== Available records ==

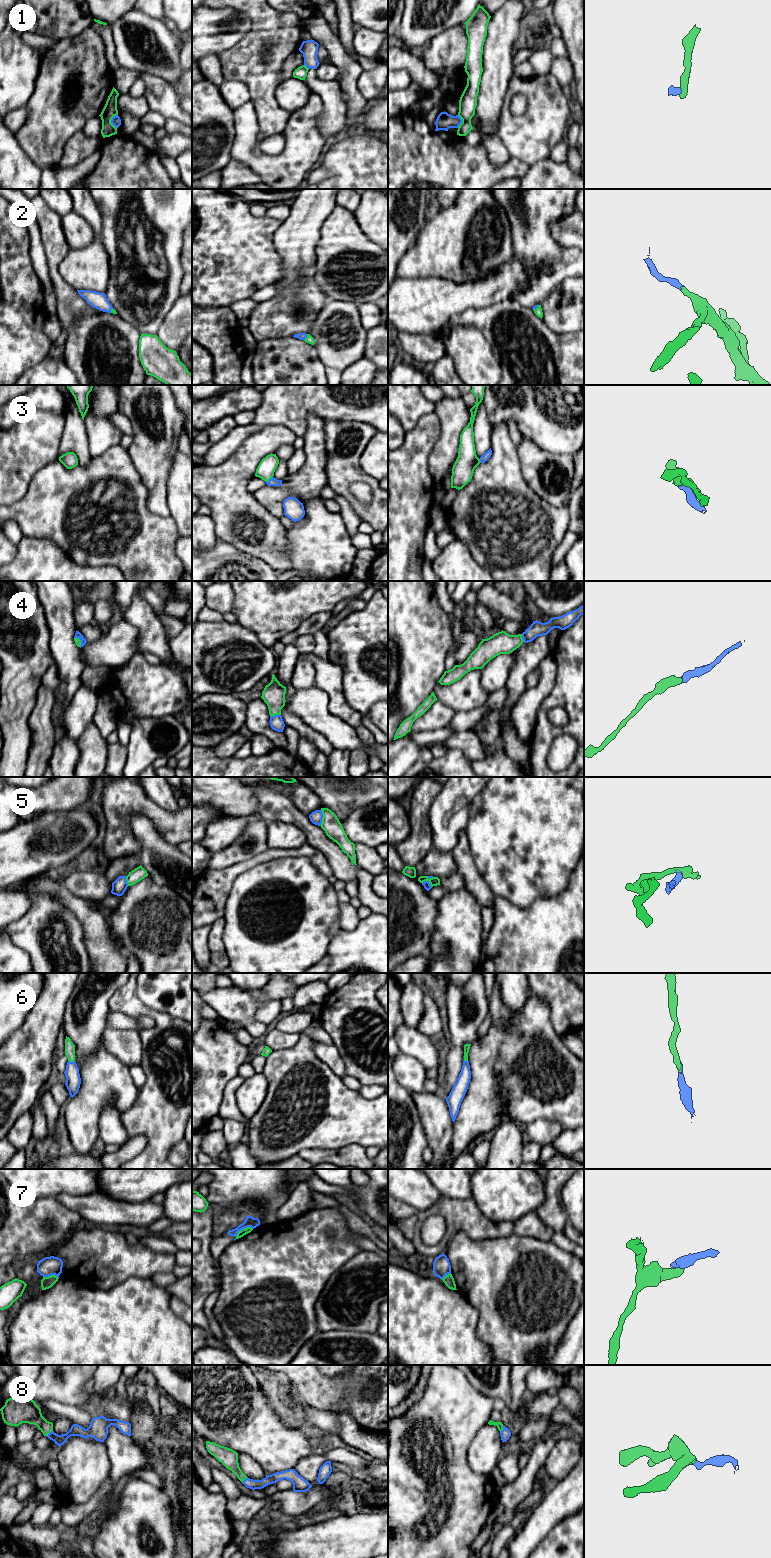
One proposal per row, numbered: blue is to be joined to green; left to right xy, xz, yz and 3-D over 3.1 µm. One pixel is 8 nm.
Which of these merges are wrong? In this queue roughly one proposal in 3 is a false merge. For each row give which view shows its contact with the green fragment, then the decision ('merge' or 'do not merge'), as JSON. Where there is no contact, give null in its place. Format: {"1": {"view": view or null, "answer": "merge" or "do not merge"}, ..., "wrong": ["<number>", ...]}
{"1": {"view": "xy", "answer": "do not merge"}, "2": {"view": "xz", "answer": "merge"}, "3": {"view": "xz", "answer": "merge"}, "4": {"view": "xz", "answer": "merge"}, "5": {"view": "yz", "answer": "do not merge"}, "6": {"view": "xy", "answer": "merge"}, "7": {"view": "xz", "answer": "do not merge"}, "8": {"view": "yz", "answer": "merge"}, "wrong": ["1", "5", "7"]}

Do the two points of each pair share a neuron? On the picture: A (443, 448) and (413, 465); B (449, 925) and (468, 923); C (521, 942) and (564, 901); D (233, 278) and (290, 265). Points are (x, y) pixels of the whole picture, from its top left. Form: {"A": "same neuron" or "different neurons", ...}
{"A": "different neurons", "B": "same neuron", "C": "same neuron", "D": "different neurons"}

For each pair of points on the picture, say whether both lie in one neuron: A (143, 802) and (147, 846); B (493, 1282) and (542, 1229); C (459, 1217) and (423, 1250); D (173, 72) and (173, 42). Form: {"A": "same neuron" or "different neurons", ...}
{"A": "different neurons", "B": "different neurons", "C": "same neuron", "D": "same neuron"}

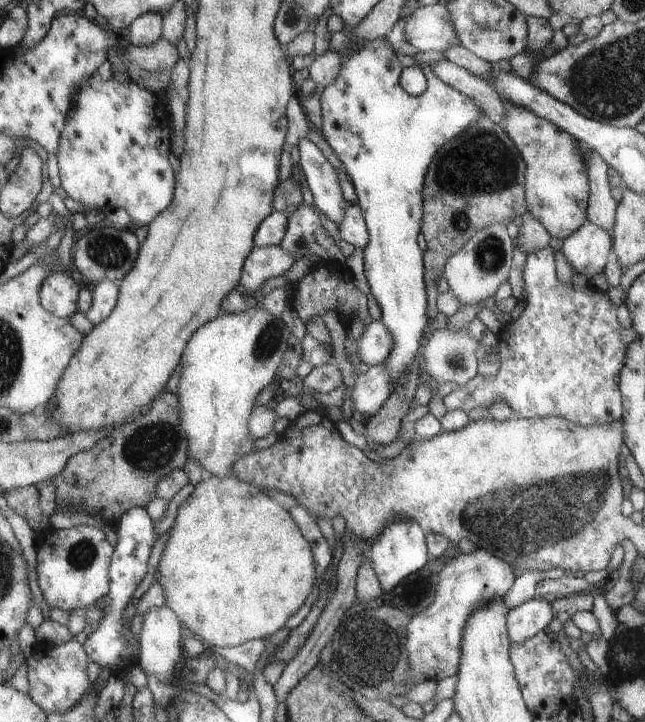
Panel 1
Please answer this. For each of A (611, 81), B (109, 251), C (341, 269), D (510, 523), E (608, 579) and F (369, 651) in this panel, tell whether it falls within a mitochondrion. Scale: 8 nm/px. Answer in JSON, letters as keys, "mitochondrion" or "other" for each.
{"A":"mitochondrion","B":"mitochondrion","C":"other","D":"mitochondrion","E":"other","F":"mitochondrion"}

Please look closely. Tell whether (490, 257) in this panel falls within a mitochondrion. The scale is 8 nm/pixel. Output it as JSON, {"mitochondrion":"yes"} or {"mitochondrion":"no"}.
{"mitochondrion":"yes"}

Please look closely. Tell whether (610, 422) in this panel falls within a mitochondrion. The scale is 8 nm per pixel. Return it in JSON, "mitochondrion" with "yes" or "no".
{"mitochondrion":"no"}

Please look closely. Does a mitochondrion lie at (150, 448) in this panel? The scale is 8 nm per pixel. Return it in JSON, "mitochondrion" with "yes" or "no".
{"mitochondrion":"yes"}

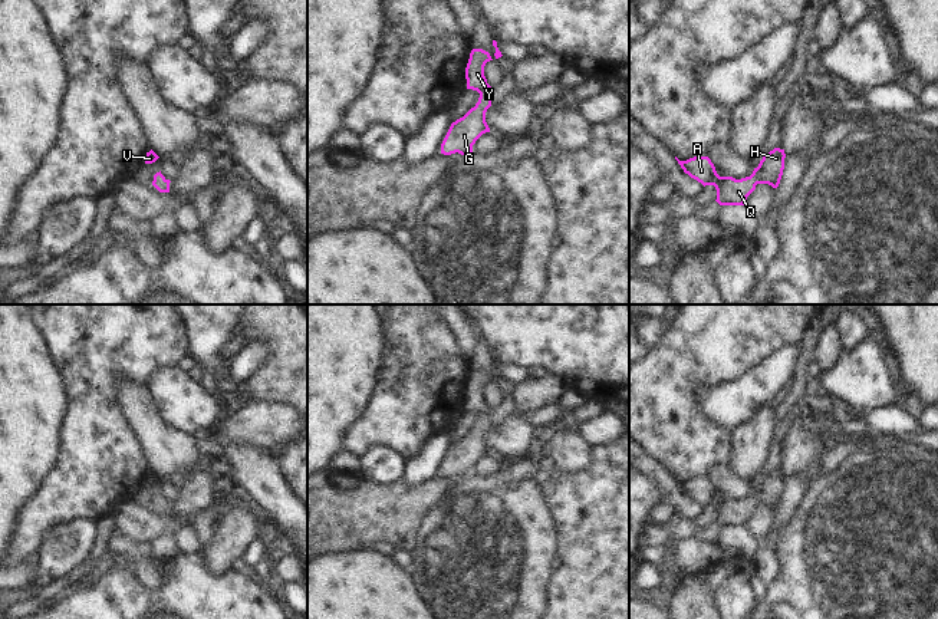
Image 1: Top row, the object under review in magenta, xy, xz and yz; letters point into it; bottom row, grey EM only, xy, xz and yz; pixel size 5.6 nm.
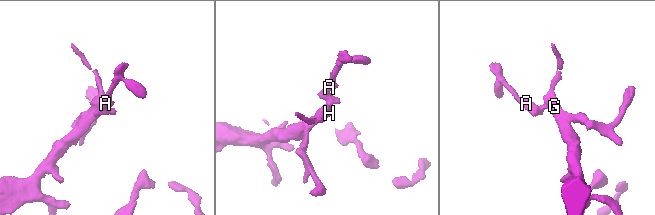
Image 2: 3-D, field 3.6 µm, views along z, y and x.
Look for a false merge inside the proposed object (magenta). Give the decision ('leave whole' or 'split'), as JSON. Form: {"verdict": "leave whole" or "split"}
{"verdict": "leave whole"}

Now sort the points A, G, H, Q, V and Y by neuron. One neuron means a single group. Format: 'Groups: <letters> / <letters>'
Groups: A G H Q V Y.

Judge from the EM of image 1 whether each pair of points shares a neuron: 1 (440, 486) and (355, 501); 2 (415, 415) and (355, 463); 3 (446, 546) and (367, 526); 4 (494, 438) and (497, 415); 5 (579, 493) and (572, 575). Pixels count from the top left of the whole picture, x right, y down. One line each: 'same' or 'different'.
1: same
2: different
3: different
4: different
5: same

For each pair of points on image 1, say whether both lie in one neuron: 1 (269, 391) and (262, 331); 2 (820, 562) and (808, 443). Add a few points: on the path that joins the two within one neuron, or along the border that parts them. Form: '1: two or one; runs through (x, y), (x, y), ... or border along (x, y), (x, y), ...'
1: one; runs through (276, 377), (276, 345)
2: two; border along (818, 476), (812, 483)

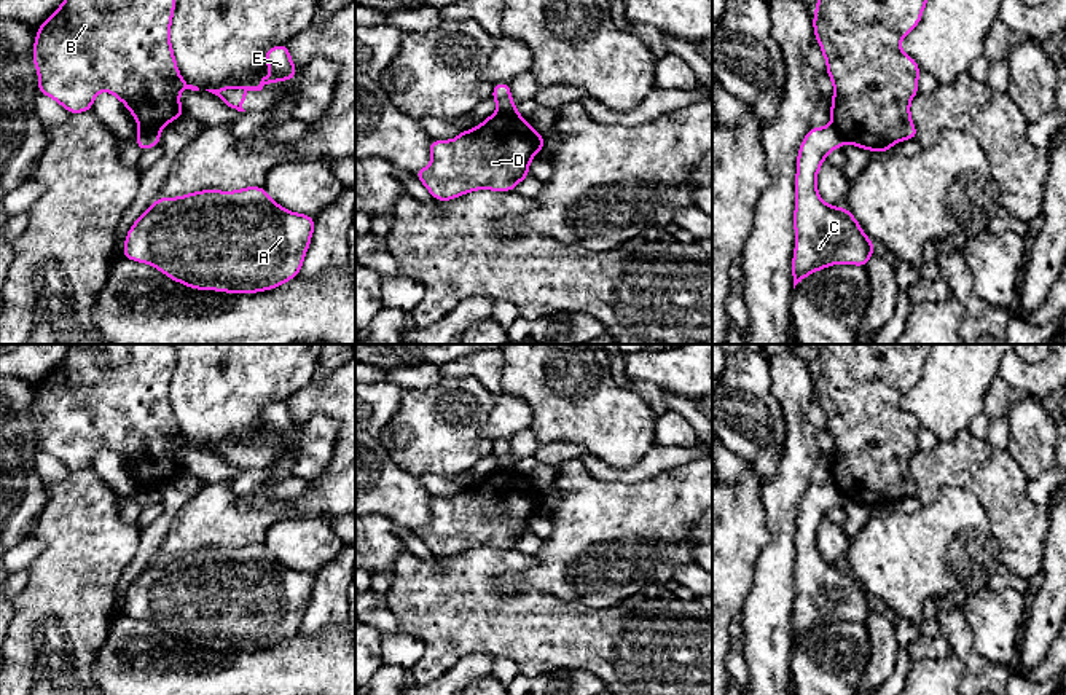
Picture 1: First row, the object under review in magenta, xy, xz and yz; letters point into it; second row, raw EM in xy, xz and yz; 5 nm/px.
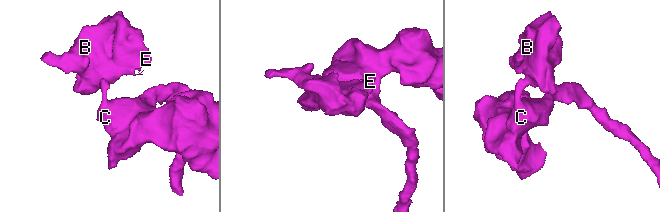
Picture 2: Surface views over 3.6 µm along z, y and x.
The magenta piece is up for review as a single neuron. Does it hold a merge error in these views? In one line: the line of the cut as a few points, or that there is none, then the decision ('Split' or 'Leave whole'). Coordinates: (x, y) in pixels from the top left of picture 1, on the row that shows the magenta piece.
Split along xy (158, 133), (139, 134). Split

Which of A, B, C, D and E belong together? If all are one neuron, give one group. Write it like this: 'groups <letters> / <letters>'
groups A C / B D E

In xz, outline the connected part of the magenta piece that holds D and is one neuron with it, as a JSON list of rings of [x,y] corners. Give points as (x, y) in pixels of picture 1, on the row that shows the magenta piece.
[[[496,112],[454,140],[430,140],[432,163],[414,172],[445,202],[481,188],[513,191],[545,139],[518,112]]]

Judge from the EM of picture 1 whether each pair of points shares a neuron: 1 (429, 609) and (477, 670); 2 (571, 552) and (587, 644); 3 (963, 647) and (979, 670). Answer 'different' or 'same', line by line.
1: different
2: different
3: same

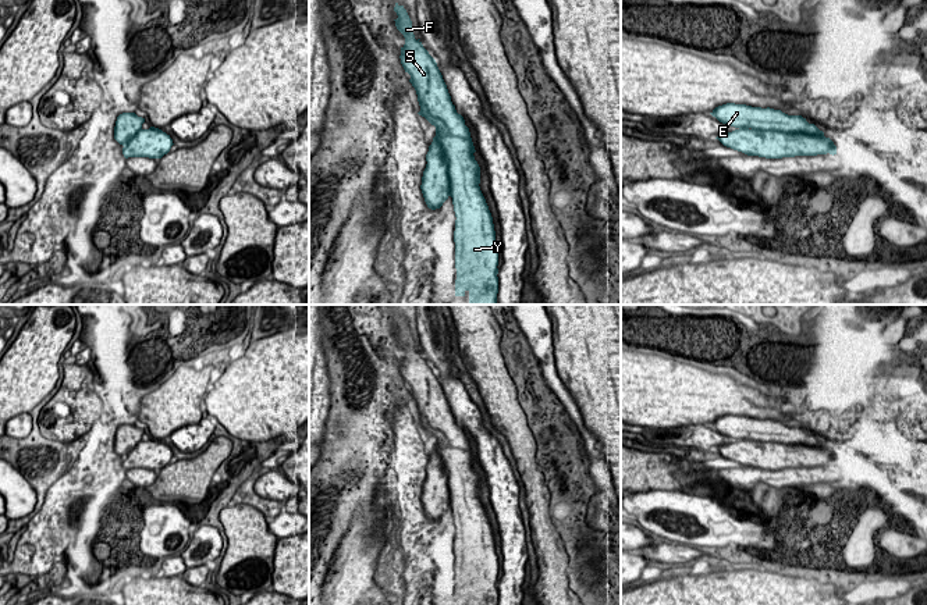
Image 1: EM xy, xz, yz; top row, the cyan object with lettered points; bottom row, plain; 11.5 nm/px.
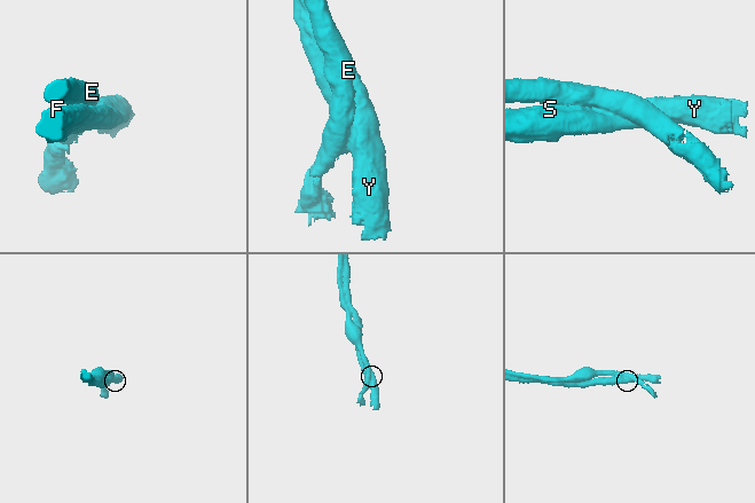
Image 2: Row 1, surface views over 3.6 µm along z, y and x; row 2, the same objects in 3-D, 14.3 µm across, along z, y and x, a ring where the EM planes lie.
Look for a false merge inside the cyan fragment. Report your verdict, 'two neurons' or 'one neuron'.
two neurons

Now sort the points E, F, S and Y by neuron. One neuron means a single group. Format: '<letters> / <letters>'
E / F S Y

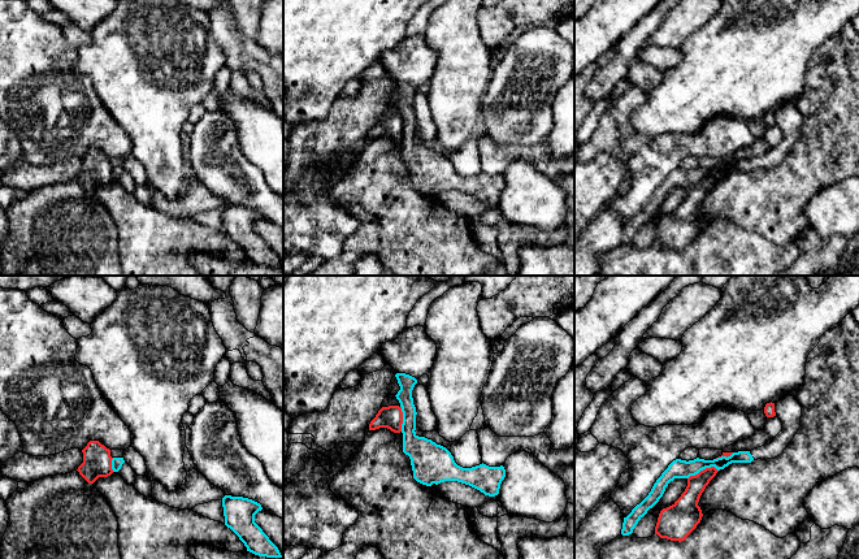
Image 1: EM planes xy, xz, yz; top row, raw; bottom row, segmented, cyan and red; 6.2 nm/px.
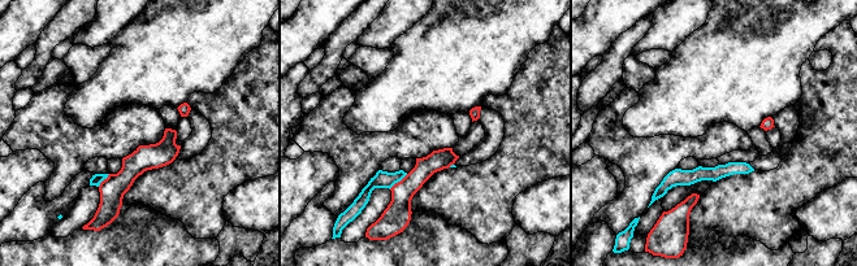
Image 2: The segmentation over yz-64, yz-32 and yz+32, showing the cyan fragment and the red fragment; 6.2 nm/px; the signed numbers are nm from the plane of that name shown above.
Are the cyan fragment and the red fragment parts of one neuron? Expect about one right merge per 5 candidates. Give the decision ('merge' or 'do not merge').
do not merge

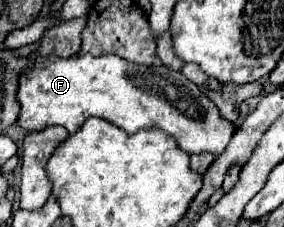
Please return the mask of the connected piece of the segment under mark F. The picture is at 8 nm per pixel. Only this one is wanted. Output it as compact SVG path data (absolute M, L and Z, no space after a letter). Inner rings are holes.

===

• **Work to complete**:
Each line in the listing that contains "bottom" should be returned.

• **Output of the exercise**:
Image 1: Top row, the object under review in magenta, xy, xz and yz; letters point into it; bottom row, grey EM only, xy, xz and yz; pixel size 5.6 nm.
Image 1: EM xy, xz, yz; top row, the cyan object with lettered points; bottom row, plain; 11.5 nm/px.
Image 1: EM planes xy, xz, yz; top row, raw; bottom row, segmented, cyan and red; 6.2 nm/px.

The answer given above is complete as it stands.